A stream known as Beaver Run flows between Buck Mountain and McCauley Mountain. Buck Mountain is on the border of the Beaver Valley, some distance north of the community of Shumans. Additionally, Falls Run, a tributary of Black Creek flows through Columbia County and Luzerne County, between the mountain and a hill known as Middle Hill. The mountain has a spur.

==Geology==
Buck Mountain contains deposits of coal. Part of the landscape on Buck Mountain has been altered by mining in the past.

There are beds of red shale on Buck Mountain. This shale underlies rock formations of conglomerate. It also underlies beds of anthracite on the mountain.

==History and etymology==
A prominent hotel owned by Adam Michael historically operated at the base of Buck Mountain for a long period of time. The hotel was opened in the early 1800s. The Reading Railroad historically had a tunnel that passed through a spur of Buck Mountain.
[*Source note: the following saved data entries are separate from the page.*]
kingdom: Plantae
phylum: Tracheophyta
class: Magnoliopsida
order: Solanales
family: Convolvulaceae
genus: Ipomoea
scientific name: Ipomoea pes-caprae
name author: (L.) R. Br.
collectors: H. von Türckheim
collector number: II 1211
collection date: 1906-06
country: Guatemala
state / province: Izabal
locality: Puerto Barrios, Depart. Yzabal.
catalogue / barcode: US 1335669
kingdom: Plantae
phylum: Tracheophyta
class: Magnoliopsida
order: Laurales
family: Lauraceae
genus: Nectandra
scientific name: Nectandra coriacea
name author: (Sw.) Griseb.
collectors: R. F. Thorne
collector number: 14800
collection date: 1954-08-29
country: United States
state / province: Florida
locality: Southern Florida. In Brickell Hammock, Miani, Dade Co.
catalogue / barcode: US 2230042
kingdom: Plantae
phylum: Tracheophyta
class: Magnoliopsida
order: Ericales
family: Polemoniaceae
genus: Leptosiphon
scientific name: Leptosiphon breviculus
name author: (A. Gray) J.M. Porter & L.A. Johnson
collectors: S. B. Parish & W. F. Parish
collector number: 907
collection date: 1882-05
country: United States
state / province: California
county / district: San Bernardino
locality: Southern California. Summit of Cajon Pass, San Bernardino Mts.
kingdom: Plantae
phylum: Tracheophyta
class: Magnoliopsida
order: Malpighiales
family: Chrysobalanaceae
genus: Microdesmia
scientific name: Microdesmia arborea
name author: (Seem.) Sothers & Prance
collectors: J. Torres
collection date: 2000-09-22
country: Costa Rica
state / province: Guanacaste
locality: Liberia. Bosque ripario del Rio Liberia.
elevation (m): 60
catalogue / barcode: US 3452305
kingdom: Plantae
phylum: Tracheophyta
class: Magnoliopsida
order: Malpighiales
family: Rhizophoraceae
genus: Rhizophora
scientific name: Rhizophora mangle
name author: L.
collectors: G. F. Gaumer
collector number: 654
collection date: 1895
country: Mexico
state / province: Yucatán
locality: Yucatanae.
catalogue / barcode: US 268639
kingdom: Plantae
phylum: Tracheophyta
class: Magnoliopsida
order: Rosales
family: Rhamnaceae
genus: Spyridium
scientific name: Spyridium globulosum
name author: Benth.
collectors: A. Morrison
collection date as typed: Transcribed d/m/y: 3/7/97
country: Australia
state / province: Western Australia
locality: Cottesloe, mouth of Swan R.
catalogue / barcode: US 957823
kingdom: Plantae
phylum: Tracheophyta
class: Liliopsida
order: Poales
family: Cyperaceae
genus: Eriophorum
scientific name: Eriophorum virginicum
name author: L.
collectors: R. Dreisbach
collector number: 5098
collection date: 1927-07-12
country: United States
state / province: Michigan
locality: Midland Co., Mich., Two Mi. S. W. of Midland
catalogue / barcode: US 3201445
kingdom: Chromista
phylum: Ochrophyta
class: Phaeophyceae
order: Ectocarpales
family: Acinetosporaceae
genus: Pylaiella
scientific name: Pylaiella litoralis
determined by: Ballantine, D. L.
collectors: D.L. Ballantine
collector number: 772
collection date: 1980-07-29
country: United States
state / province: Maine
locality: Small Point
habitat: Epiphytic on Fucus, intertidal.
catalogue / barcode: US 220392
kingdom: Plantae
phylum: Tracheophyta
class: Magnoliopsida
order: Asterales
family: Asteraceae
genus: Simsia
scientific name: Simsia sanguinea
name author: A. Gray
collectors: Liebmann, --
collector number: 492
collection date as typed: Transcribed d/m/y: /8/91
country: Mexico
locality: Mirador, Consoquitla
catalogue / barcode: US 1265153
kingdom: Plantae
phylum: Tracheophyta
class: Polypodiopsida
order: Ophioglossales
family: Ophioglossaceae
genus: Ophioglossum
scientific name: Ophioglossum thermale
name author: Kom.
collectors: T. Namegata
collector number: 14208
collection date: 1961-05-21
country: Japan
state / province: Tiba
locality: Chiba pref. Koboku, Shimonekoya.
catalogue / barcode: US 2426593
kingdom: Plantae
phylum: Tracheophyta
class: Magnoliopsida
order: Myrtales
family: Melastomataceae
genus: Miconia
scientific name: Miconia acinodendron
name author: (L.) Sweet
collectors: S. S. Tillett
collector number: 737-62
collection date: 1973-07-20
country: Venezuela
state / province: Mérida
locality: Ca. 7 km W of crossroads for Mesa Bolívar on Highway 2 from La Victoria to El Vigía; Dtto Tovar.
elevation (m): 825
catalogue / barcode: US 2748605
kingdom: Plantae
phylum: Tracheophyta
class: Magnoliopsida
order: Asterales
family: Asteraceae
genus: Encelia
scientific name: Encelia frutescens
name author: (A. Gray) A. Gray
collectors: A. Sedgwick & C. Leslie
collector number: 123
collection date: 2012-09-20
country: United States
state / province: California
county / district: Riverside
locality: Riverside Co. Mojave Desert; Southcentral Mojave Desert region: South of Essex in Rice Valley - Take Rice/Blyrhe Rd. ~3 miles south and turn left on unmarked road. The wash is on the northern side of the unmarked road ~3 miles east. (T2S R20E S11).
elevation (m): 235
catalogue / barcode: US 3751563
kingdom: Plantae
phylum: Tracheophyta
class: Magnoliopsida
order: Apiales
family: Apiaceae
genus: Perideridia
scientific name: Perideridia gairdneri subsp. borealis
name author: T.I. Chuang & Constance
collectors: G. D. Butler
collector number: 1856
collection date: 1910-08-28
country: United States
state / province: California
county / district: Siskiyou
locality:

Coal mining has been done on Buck Mountain. Historically, it was done by the Buck Mountain Coal Company, but later, the mining was instead done by Coxe Brothers & Co. In the early 1900s, the mines were operated by the Lehigh Valley Coal Company. In the early 1900s, the coal was sent to the community of Gowen. There, it was loaded onto railroad cars and sent to Hazleton, where it was put on the market.

There are plans by several counties to construct a wind farm on Buck Mountain.

Buck Mountain was added to the Geographic Names Information System on August 2, 1979. Its identifier in the Geographic Names Information System is 1170524.

Buck Mountain is most likely named after Albert Ansbach, who was nicknamed "Buck". Ansbach was the owner of a nearby colliery. The name was bestowed upon the mountain in 1869 or 1870.

==Biology==
Numerous species use Buck Mountain as a habitat. However, the Columbia County Natural Areas Inventory states that surveys of the mountain have not been done.